Ubuntu 11.04 is going to be made up of much of the work to done to enhance several projects over the last year or two. It in my eyes is very much a return t0 “unity” in interface design and the Ubuntu project.
Ubuntu 10.04 in many ways changed the game. It introduced new themes and has created a divide between the traditional Linux user and the normal computer user. It emphasized the fact that Ubuntu is very much living by it’s goal of being “Linux for Human Beings”. Yet, Ubuntu is still Linux: the same freedoms still exist, the same customization options are still there and the community is still what makes Ubuntu a joy to be a part of.

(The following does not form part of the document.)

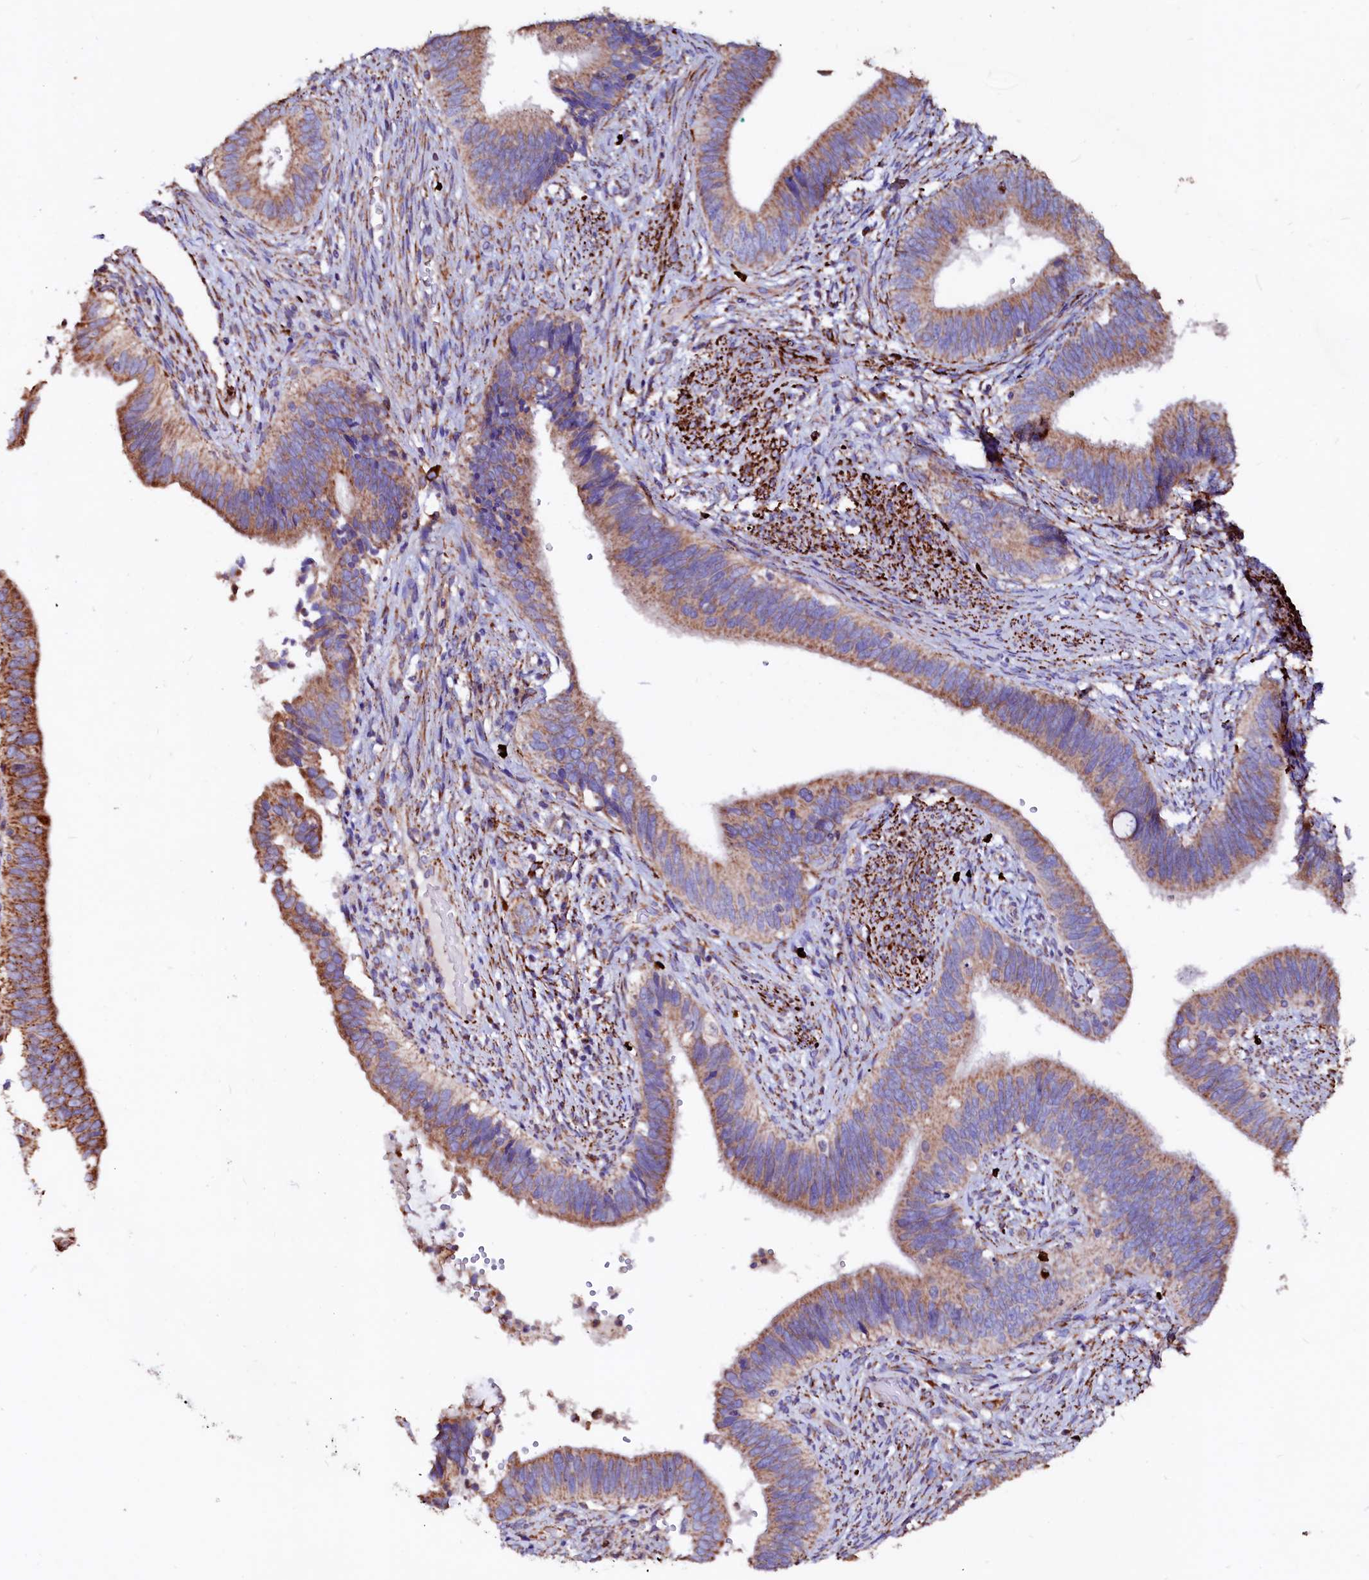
{"staining": {"intensity": "moderate", "quantity": ">75%", "location": "cytoplasmic/membranous"}, "tissue": "cervical cancer", "cell_type": "Tumor cells", "image_type": "cancer", "snomed": [{"axis": "morphology", "description": "Adenocarcinoma, NOS"}, {"axis": "topography", "description": "Cervix"}], "caption": "Immunohistochemistry staining of cervical cancer, which reveals medium levels of moderate cytoplasmic/membranous positivity in approximately >75% of tumor cells indicating moderate cytoplasmic/membranous protein staining. The staining was performed using DAB (3,3'-diaminobenzidine) (brown) for protein detection and nuclei were counterstained in hematoxylin (blue).", "gene": "MAOB", "patient": {"sex": "female", "age": 42}}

Like most Ubuntu releases Ubuntu 10.10 will be a great release. But Ubuntu 11.04, if things turn out like many of us hope, will perhaps be the greatest.
If you enjoyed, this blog post I encourage you to become a part of the community and push Ubuntu 11.04 to even greater heights. Become a developer, an artist, a tester or even a musician. Your work may never become a part of the default install. But that has never really been the point.